Repo! is in a big part the coming-of-age story of girl named Shilo since at the end she is liberated from the hands of her dominant and over-protective father and is free to go out to the world and do whatever she wants. It's also pretty much a fairytale; Blind Mag is a fairy-like godmother to Shilo. On of the things I really like about it is that there is neither a Charming Prince nor a Knight In Shining Armor. It's just her. Shilo has to find out by herself the truth behind her father and the control the company's owner has over him, which are all linked to her mother's dead.

Meanwhile, Repo Men is about this guy who only begins to feel empathy towards others when he's actually affected by the very work he used to do.

So, yeah.

Something interesting is the importance of songs in both movies. And I mean songs with lyrics and stuff. In Repo!, well, it's a musical, and in Repo Men there are a lot of songs playing in the background, and the lyrics are somewhat relevant to what is going on or what is going to happen.
Also, one of the clients who are going to be repossessed, the calmest one of them all, who even has some lines before the procedure starts, is a music producter, and Beth is a singer.

While I'm at it, what's with the action movies that just plain don't want to keep families together? As soon as I saw that the protagonist of Repo Men had a wife and a kid, I told myself: "the guy is going to end up with another woman at the end, right?" And yes, I was right. In a way, since the guy ended up hooked up to the Matrix. The important thing here is that his Happy World excluded the wife and child, and part of that dream sequence had the boy knocking out his mom with a taser to shut her up.

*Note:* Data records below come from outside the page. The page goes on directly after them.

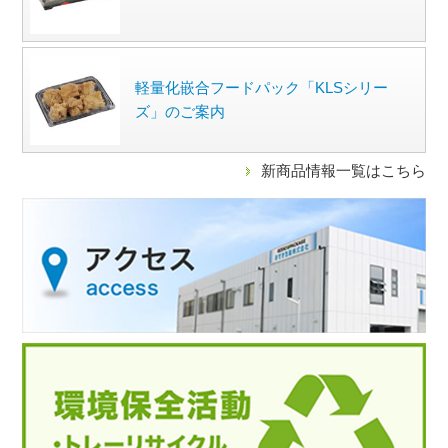
軽量化嵌合フードパック「KLSシリー
ズ」のご案内
新商品情報一覧はこちら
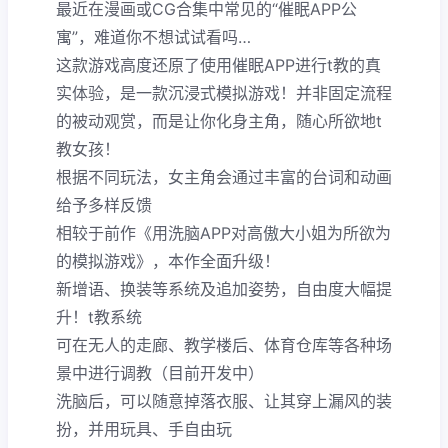
最近在漫画或CG合集中常见的“催眠APP公
寓”，难道你不想试试看吗…
这款游戏高度还原了使用催眠APP进行t教的真
实体验，是一款沉浸式模拟游戏！并非固定流程
的被动观赏，而是让你化身主角，随心所欲地t
教女孩！
根据不同玩法，女主角会通过丰富的台词和动画
给予多样反馈
相较于前作《用洗脑APP对高傲大小姐为所欲为
的模拟游戏》，本作全面升级！
新增语、换装等系统及追加姿势，自由度大幅提
升！t教系统
可在无人的走廊、教学楼后、体育仓库等各种场
景中进行调教（目前开发中）
洗脑后，可以随意掉落衣服、让其穿上漏风的装
扮，并用玩具、手自由玩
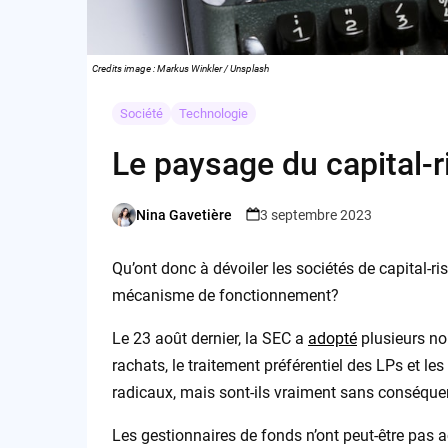
Credits image : Markus Winkler / Unsplash
Société
Technologie
Le paysage du capital-r
Nina Gavetière
3 septembre 2023
Posted
by
Qu’ont donc à dévoiler les sociétés de capital-r
mécanisme de fonctionnement?
Le 23 août dernier, la SEC a
adopté
plusieurs no
rachats, le traitement préférentiel des LPs et l
radicaux, mais sont-ils vraiment sans conséquen
Les gestionnaires de fonds n’ont peut-être pas a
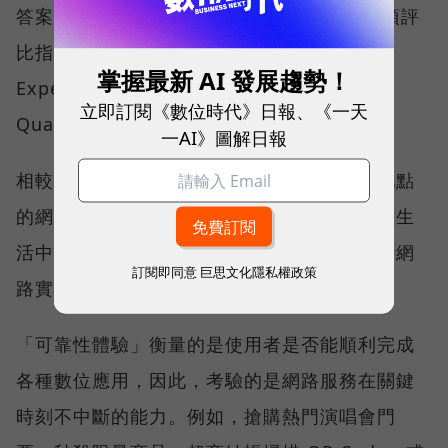
答案，就藏在 Opensignal 最具代表性的兩項評
比指標──可靠性體驗（Reliability
掌握最新 AI 發展趨勢！
Experience）與品質一致性（Consistent
立即訂閱《數位時代》日報、《一天
Quality）。
一AI》圖解日報
相較於傳統下載速度只反映單一時間、單一地點
的網路表現，這兩項指標更重視使用者在真實生
活中的整體體驗，因此也是最能反映電信業者網
訂閱即同意
巨思文化隱私權政策
路實力、最難取得的獎項。
「可靠性體驗」衡量的是使用者是否能順利完成
各種數位應用，因此，考驗的是網路服務在關鍵
時刻不中斷的能力。例如，搶購熱門演唱會門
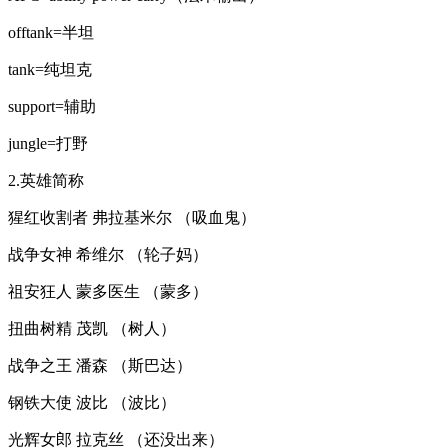
offtank=半坦
tank=纯坦克
support=辅助
jungle=打野
2.英雄简称
猩红收割者 弗拉基米尔 （吸血鬼）
战争女神 希维尔 （轮子妈）
祖安狂人 蒙多医生 （蒙多）
扭曲树精 茂凯 （树人）
战争之王 潘森 （斯巴达）
钢铁大使 波比 （波比）
光辉女郎 拉克丝 （还没出来）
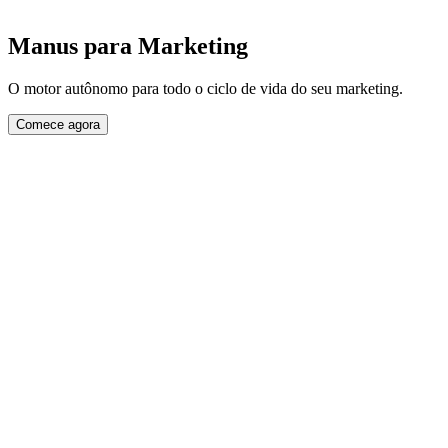
Manus para Marketing
O motor autônomo para todo o ciclo de vida do seu marketing.
Comece agora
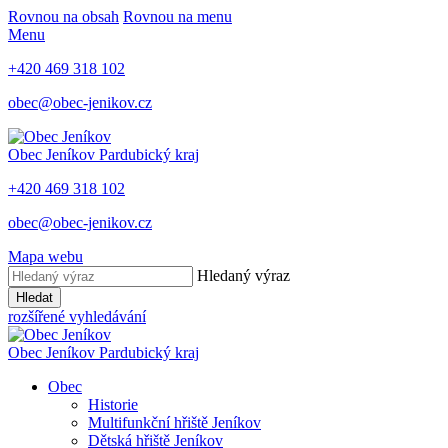
Rovnou na obsah
Rovnou na menu
Menu
+420 469 318 102
obec@obec-jenikov.cz
Obec Jeníkov
Pardubický kraj
+420 469 318 102
obec@obec-jenikov.cz
Mapa webu
Hledaný výraz
Hledat
rozšířené vyhledávání
Obec Jeníkov
Pardubický kraj
Obec
Historie
Multifunkční hřiště Jeníkov
Dětská hřiště Jeníkov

So yes, I did side with the wife about her decision of throwing the guy away. At least she and her son survived the movie?

TL;DR: If Repo Men wanted to be an ultra-violent satiric take on modern society, I still think RoboCop did it better.
Also, the scene with the guy fighting his way through a corridor full of enemies? Better done in Oldboy where all Dae-Su had was one hammer and no assistant.